A mutual fund uses the money collected from investors to buy those assets which are specifically allowed by its stated investment objective. Thus, an equity mutual fund would buy mainly equity assets – ordinary shares, preference shares, warrants etc. A bond fund would mainly buy debt instruments such as debentures, bonds, or government securities. It is these assets which are owned by the investors in the same proportion as their contribution bears to the total contributions of all investors put together.

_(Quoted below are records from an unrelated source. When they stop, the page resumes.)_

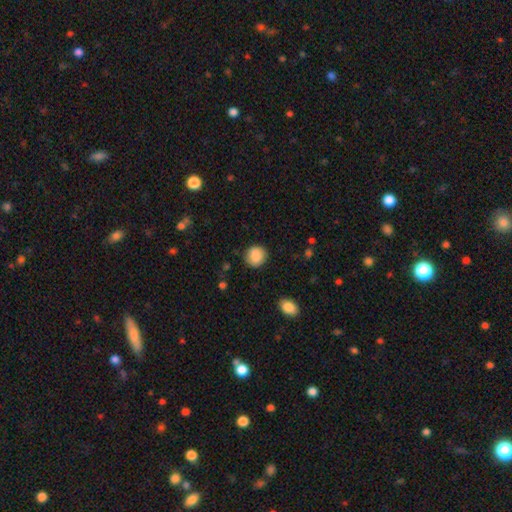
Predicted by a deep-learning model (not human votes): A smooth galaxy with no disk features (86%) that is round (84%). Merging: none (87%).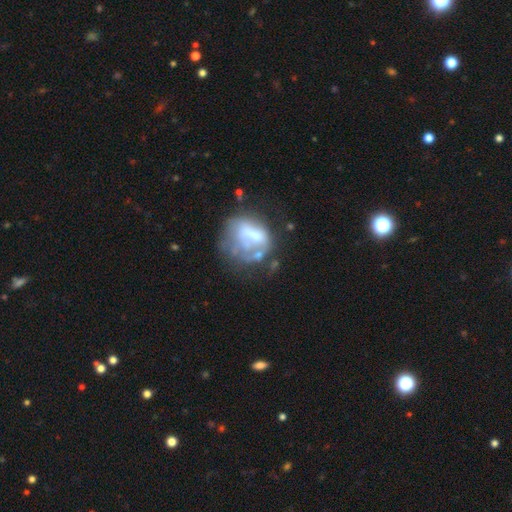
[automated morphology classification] The model was most divided on "bulge size": moderate: 33%, none: 31%, small: 24%, large: 9%, dominant: 3%. Remaining: edge-on disk — no (94%); spiral arms — no (82%); bar — no (59%); smooth or featured — featured or disk (54%); merging — none (42%).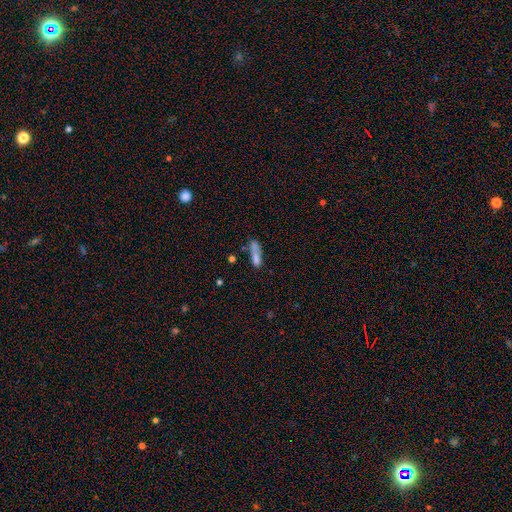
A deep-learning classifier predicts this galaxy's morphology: smooth_or_featured: smooth (p=0.72) [alt: featured or disk p=0.17]
how_rounded: cigar-shaped (p=0.52) [alt: in between p=0.44]
merging: none (p=0.38) [alt: merger p=0.30]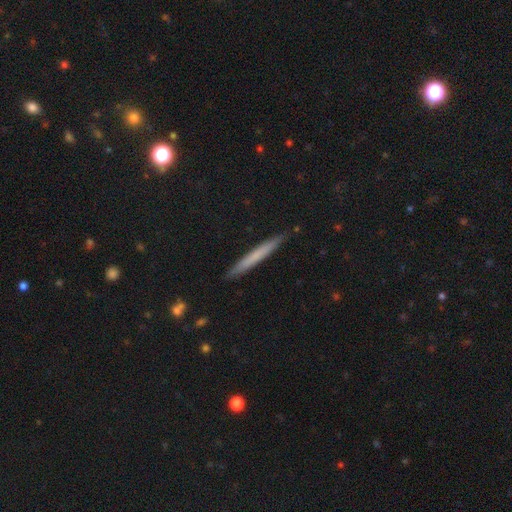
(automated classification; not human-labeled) smooth_or_featured: smooth (p=0.62) [alt: featured or disk p=0.31]
how_rounded: cigar-shaped (p=0.97) [alt: in between p=0.02]
merging: none (p=0.89) [alt: minor disturbance p=0.08]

When an investor invests in a mutual fund company , he or she buys a part of the assets or the pool of funds that are outstandingat that time. It is no different from buying “shares” of a joint stock company, in which case the purchase makes the investor a part owner of the company and its assets. In fact, in the U.S.A a mutual fund is constituted as an investment company and an investor “buys into the fund”, meaning he buys the shares of the fund. In India, a mutual fund is known as a Trust and the investor invests to the “units” issued by the fund, which is where the term unit trust comes from.

However, whether the investor gets fund shares or units is only a matter of legal distinction. In any case, a mutual fund shareholder or unit-holder to denote the mutual fund investor, in line with the common Indian usage of the term. The term unit-holder includes the mutual fund account-holder or closed –end fund shareholder. A unit-holder in Unit Trust of India US-64 Scheme is the same as a UTI Master share-holder or an investor in an Alliance or DSP Merrill Lynch or Prudential –ICICI or TATA or Templeton or SBI or any other fund manager’s open-end or closed-end scheme.
Since each investor is a part of a mutual fund, it is necessary to establish the value of his part. In other words, each share or unit that an investor holds needs to be assigned a value. Since the units held by an investor evidence the ownership of the fund’s assets, the value of the total assets of the fund when divided by the total number of units issued by the mutual fund gives us the value of one unit. This is generally called the Net Asset Value (NAV) of one unit or one share. The value of an investor’s ownership is thus determined by the NAV of the number of units alleged.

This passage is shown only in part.